Державин - страница 7
Сии офицеры гвардейские постоянно упражнялись в пьянстве, карточной игре и в обхождении с непотребными ямскими девками в известном по распутству селе Валдаях. Там проводили они иногда целые ночи в кабаке, наезжая с пряниками-жмычками, цареградскими стрючками, калёными орехами, маковой избоиной и другими вкусными заедками и никого посторонних, кроме девок, не впущая. И хотя целую зиму с ноября по последние числа марта в таком распутстве провели, однако самого Державина со всеми принуждениями до того довесть не могли, чтоб он их жизнь делил. Только в карты мало-помалу играть начал. Хотя бы в памфил[9], но нет – в самые разорительное фаро и кинце…
И если время дозволяло, продолжал своё кропание стихов. Тихонько от товарищей читывал книги, глотал всё подряд – Клейста, Гагедорна, Гелларта, Гадлера, Клопштока, а из отечественных – «Способ к сложению российских стихов» господина Тредиаковского, лёгкие вирши Сумарокова[10] и, конечно, оды великого Ломоносова.
В обществе Гаврила стеснялся себя – говорил некрасно, и всё срыву, часто пришепеливал. Но сейчас хмель непривычно туманил голову, и, откинувшись на сиденье, Державин в пылком своём воображении представил, как произносит речь о Ломоносове в рассуждении его великолепия и громкого слова, всегдашнего сладкогласия и вкуса.
«Ломоносов! с кем сравнить, кому уподобить его безмерный и могучий талант? Воистину лишь с деяниями общего нашего отца Петра Великого. Что Пётр Первый совершил в отношении государства Российского, то сделал Ломоносов для нашей литературы. Он взошёл на российский Парнас не тяжело ползущим парением, но дорогой прямой и открытой. Пламенные творения его полны мыслей, накопление которых, подобно стеснившейся при запруде воде, вдруг прорывается и с шумом начинает своё стремление. Дрожи от восторга, понятливый читатель, внимай высокому беспорядку в ломоносовских стихах. Сей беспорядок происходит оттого, что восторженный разум поэта не поспевает стройно расположить быстротекущую мысль. Взгляни же, сколько тут ума и красот! Какое многообразие величественных, ужасных и приятных картин, звуков, чувств и изветий!

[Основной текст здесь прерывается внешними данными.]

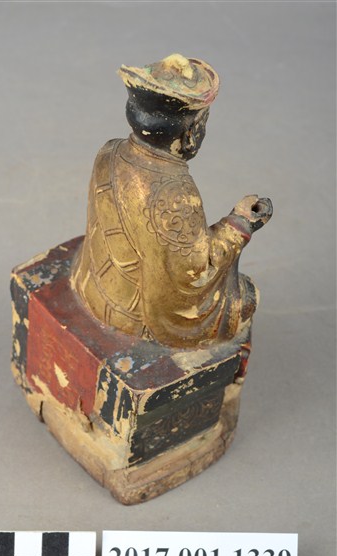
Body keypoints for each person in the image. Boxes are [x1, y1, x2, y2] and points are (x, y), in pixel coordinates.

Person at [71, 54, 272, 348]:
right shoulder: (175, 194)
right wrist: (239, 224)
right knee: (247, 297)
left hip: (89, 283)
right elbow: (192, 275)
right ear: (191, 133)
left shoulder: (109, 151)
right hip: (130, 316)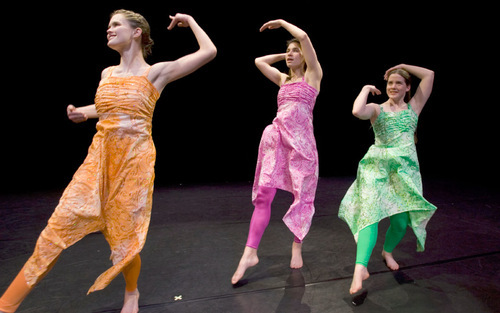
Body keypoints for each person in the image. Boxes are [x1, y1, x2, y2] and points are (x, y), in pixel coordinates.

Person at [0, 10, 216, 313]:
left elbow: (209, 52)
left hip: (133, 163)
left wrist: (190, 21)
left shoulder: (156, 72)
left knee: (125, 234)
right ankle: (6, 305)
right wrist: (84, 113)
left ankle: (131, 293)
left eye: (116, 25)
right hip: (99, 160)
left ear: (137, 32)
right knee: (56, 228)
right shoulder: (107, 74)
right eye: (109, 25)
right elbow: (110, 108)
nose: (109, 30)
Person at [231, 19, 322, 285]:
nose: (291, 54)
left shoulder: (314, 76)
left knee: (302, 196)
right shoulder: (282, 79)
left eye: (296, 51)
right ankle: (250, 253)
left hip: (302, 144)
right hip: (276, 139)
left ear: (306, 56)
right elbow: (260, 61)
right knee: (263, 195)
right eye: (289, 51)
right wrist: (286, 54)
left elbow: (304, 35)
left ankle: (297, 244)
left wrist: (283, 24)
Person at [338, 64, 437, 294]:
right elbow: (356, 111)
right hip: (377, 169)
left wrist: (402, 66)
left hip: (404, 173)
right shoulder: (376, 109)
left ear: (407, 87)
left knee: (401, 224)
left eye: (398, 83)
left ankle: (387, 251)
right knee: (369, 216)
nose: (393, 86)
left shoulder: (414, 107)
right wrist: (364, 88)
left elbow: (430, 75)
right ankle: (359, 269)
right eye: (390, 82)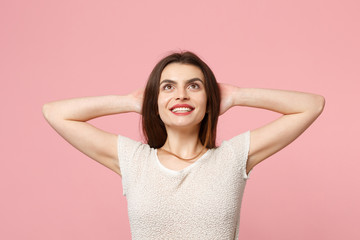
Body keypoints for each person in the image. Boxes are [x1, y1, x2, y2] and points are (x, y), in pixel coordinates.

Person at [42, 51, 325, 239]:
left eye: (194, 86)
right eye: (167, 87)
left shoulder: (233, 157)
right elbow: (55, 113)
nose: (181, 95)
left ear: (209, 99)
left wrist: (237, 94)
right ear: (154, 101)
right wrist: (129, 101)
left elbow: (311, 106)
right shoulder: (134, 160)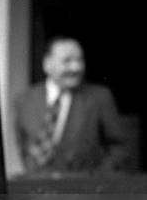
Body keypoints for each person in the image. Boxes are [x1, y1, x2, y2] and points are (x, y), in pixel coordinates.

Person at [15, 35, 128, 173]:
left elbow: (120, 147)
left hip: (84, 189)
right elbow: (24, 146)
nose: (76, 67)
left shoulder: (100, 97)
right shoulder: (25, 99)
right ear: (47, 64)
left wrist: (98, 178)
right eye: (67, 61)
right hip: (38, 187)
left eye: (80, 60)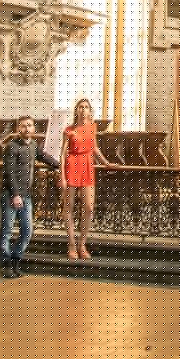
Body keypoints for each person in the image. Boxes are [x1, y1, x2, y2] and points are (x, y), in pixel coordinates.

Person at [0, 115, 59, 279]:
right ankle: (5, 265)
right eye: (23, 126)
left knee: (27, 230)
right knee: (7, 231)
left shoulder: (33, 145)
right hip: (11, 195)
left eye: (30, 125)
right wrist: (15, 195)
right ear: (19, 128)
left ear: (33, 128)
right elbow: (9, 173)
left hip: (26, 196)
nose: (27, 128)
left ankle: (16, 260)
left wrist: (59, 165)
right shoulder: (11, 147)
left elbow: (44, 156)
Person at [58, 98, 110, 260]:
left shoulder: (92, 128)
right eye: (81, 107)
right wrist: (62, 176)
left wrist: (107, 163)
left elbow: (94, 149)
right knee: (69, 207)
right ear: (76, 110)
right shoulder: (68, 130)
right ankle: (72, 244)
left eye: (86, 107)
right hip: (72, 165)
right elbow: (62, 155)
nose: (83, 109)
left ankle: (82, 244)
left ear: (90, 111)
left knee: (88, 207)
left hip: (87, 166)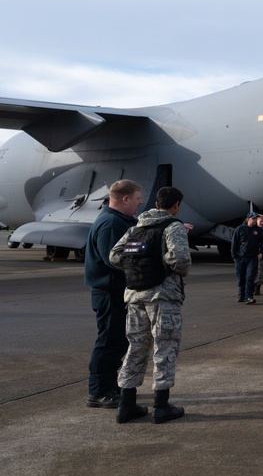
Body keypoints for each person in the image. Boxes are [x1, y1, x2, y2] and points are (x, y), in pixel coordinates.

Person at [110, 186, 192, 424]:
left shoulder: (137, 227)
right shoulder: (173, 226)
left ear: (156, 204)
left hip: (135, 296)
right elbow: (182, 261)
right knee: (164, 347)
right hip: (163, 297)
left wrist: (138, 265)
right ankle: (161, 405)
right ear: (176, 205)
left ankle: (126, 405)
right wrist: (162, 260)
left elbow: (114, 256)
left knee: (136, 347)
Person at [83, 179, 144, 409]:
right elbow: (116, 259)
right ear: (125, 199)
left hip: (116, 291)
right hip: (109, 292)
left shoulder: (121, 221)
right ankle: (97, 391)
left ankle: (109, 386)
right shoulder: (110, 224)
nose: (139, 204)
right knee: (108, 342)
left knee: (117, 341)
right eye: (137, 199)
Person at [230, 212, 263, 304]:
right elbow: (234, 243)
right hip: (240, 257)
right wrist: (235, 256)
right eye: (253, 219)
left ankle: (249, 296)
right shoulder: (239, 229)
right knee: (241, 277)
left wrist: (262, 252)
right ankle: (241, 295)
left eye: (256, 219)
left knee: (250, 277)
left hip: (252, 258)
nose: (255, 220)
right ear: (248, 219)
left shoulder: (258, 230)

Словно и впрямь само небо заговорило! В слоге своих од и гимнов – твёрдом и благородном – слов площадных или простонародных он никогда себе не дозволяет и средь вышнего полёта, словно задумавшись, вдруг обращается к чему-то занимательному, чтобы придать стихам ещё более блеска, жизни и величия. Как научиться следовать за ним, как разгадать тайну его смелого пера?..»
Державин не сдержал улыбки: смеху достойно тщание Сумарокова уничтожить ныне сатирою первого российского пиита!
Сам Державин не сразу постиг мощь и глубину ломоносовских стихов. Всего же боле нравился ему по лёгкости слога князь Фёдор Алексеевич Козловский[11], приятный стихотворец и автор комедии «Одолжавший любовник». Упражняясь по примеру его, научился он цезуре или разделению александрийского ямбического стиха на две половины. С Козловским и спознакомился Державин в Москве, да только как!
Сержант наклонился к опускному окну кареты: не дом ли Василья Ивановича Майкова[12] на Тверской проезжаем? Подлинно, он.
По долгу своему хаживал Державин частенько с приказами вечером или даже ночью с Никитской, где рота стояла, на Тверскую, Арбат, Ордынку, что за Москвою-рекою, а раз так чуть не потонул в снегу на Пресне и едва отбился тесаком от бродячих собак. Так вот, велено было ему доставить приказ князю Козловскому, состоявшему в третьей роте прапорщиком и остановившемуся на Тверской, в доме славного стихотворца Майкова, написавшего ирои-комическую поэму «Игрок ломбера».
Помнится, вошед в залу, чтобы передать князю приказ, увидал он сборище гостей, которым Козловский читал сочинённую им трагедию. Приходом вестового чтение прервалось. Державин вручил приказ и остановился у дверей, желая послушать трагедию. На что из этого произошло? Приметя, что он не идёт вон, Козловский сказал: «Поди-ка, братец служивый с богом, что тебе попусту зевать, ведь ты ничего в этом не смыслишь». И молодой стихотворец принуждён был выйти.